━━━ INPUT RECORDS ━━━

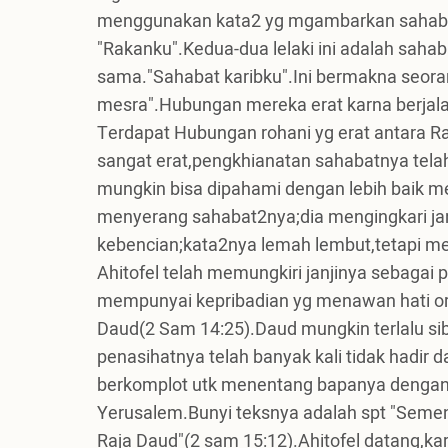
menggunakan kata2 yg mgambarkan sahab
"Rakanku".Kedua-dua lelaki ini adalah sah
sama."Sahabat karibku".Ini bermakna seora
mesra".Hubungan mereka erat karna berja
Terdapat Hubungan rohani yg erat antara R
sangat erat,pengkhianatan sahabatnya tela
mungkin bisa dipahami dengan lebih baik m
menyerang sahabat2nya;dia mengingkari jan
kebencian;kata2nya lemah lembut,tetapi me
Ahitofel telah memungkiri janjinya sebagai
mempunyai kepribadian yg menawan hati or
Daud(2 Sam 14:25).Daud mungkin terlalu si
penasihatnya telah banyak kali tidak had
berkomplot utk menentang bapanya dengan 
Yerusalem.Bunyi teksnya adalah spt "Semen
Raja Daud"(2 sam 15:12).Ahitofel datang,karn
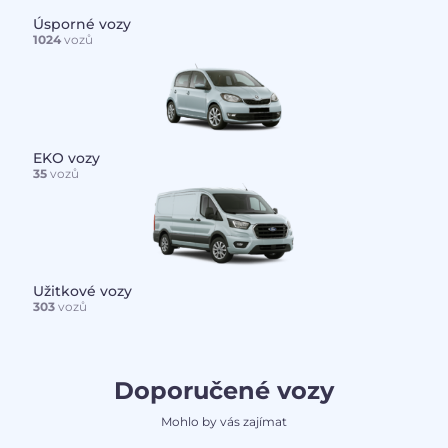
Úsporné vozy
1024
vozů
EKO vozy
35
vozů
Užitkové vozy
303
vozů
Doporučené vozy
Mohlo by vás zajímat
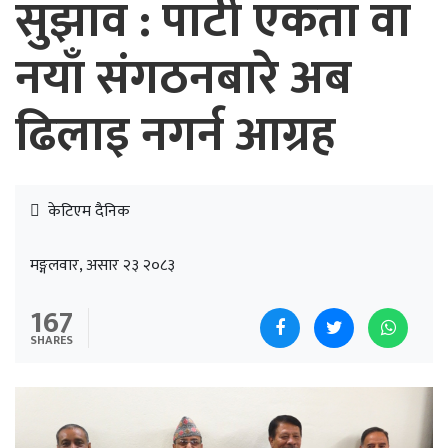
सुझाव : पार्टी एकता वा
नयाँ संगठनबारे अब
ढिलाइ नगर्न आग्रह
केटिएम दैनिक
मङ्गलवार, असार २३ २०८३
167
SHARES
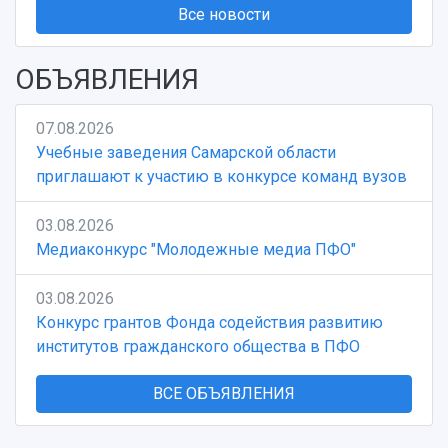
Все новости
ОБЪЯВЛЕНИЯ
07.08.2026
Учебные заведения Самарской области
приглашают к участию в конкурсе команд вузов
03.08.2026
Медиаконкурс "Молодежные медиа ПФО"
03.08.2026
Конкурс грантов Фонда содействия развитию
институтов гражданского общества в ПФО
ВСЕ ОБЪЯВЛЕНИЯ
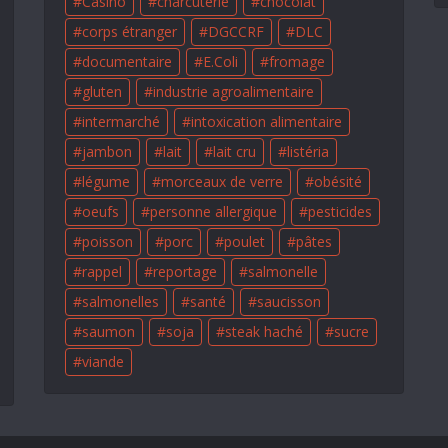
Casino
charcuterie
chocolat
corps étranger
DGCCRF
DLC
documentaire
E.Coli
fromage
gluten
industrie agroalimentaire
intermarché
intoxication alimentaire
jambon
lait
lait cru
listéria
légume
morceaux de verre
obésité
oeufs
personne allergique
pesticides
poisson
porc
poulet
pâtes
rappel
reportage
salmonelle
salmonelles
santé
saucisson
saumon
soja
steak haché
sucre
viande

━━━

* [TASK DIRECTIONS]
Excluding the pictures, restate the records above word for word.

* [SOLUTION FOR THIS EXERCISE]
menggunakan kata2 yg mgambarkan sahab
"Rakanku".Kedua-dua lelaki ini adalah sah
sama."Sahabat karibku".Ini bermakna seora
mesra".Hubungan mereka erat karna berja
Terdapat Hubungan rohani yg erat antara R
sangat erat,pengkhianatan sahabatnya tela
mungkin bisa dipahami dengan lebih baik m
menyerang sahabat2nya;dia mengingkari jan
kebencian;kata2nya lemah lembut,tetapi me
Ahitofel telah memungkiri janjinya sebagai
mempunyai kepribadian yg menawan hati or
Daud(2 Sam 14:25).Daud mungkin terlalu si
penasihatnya telah banyak kali tidak had
berkomplot utk menentang bapanya dengan 
Yerusalem.Bunyi teksnya adalah spt "Semen
Raja Daud"(2 sam 15:12).Ahitofel datang,karn
Úsporné vozy
1024
vozů
EKO vozy
35
vozů
Užitkové vozy
303
vozů
Doporučené vozy
Mohlo by vás zajímat
सुझाव : पार्टी एकता वा
नयाँ संगठनबारे अब
ढिलाइ नगर्न आग्रह
केटिएम दैनिक
मङ्गलवार, असार २३ २०८३
167
SHARES
Все новости
ОБЪЯВЛЕНИЯ
07.08.2026
Учебные заведения Самарской области
приглашают к участию в конкурсе команд вузов
03.08.2026
Медиаконкурс "Молодежные медиа ПФО"
03.08.2026
Конкурс грантов Фонда содействия развитию
институтов гражданского общества в ПФО
ВСЕ ОБЪЯВЛЕНИЯ
Casino
charcuterie
chocolat
corps étranger
DGCCRF
DLC
documentaire
E.Coli
fromage
gluten
industrie agroalimentaire
intermarché
intoxication alimentaire
jambon
lait
lait cru
listéria
légume
morceaux de verre
obésité
oeufs
personne allergique
pesticides
poisson
porc
poulet
pâtes
rappel
reportage
salmonelle
salmonelles
santé
saucisson
saumon
soja
steak haché
sucre
viande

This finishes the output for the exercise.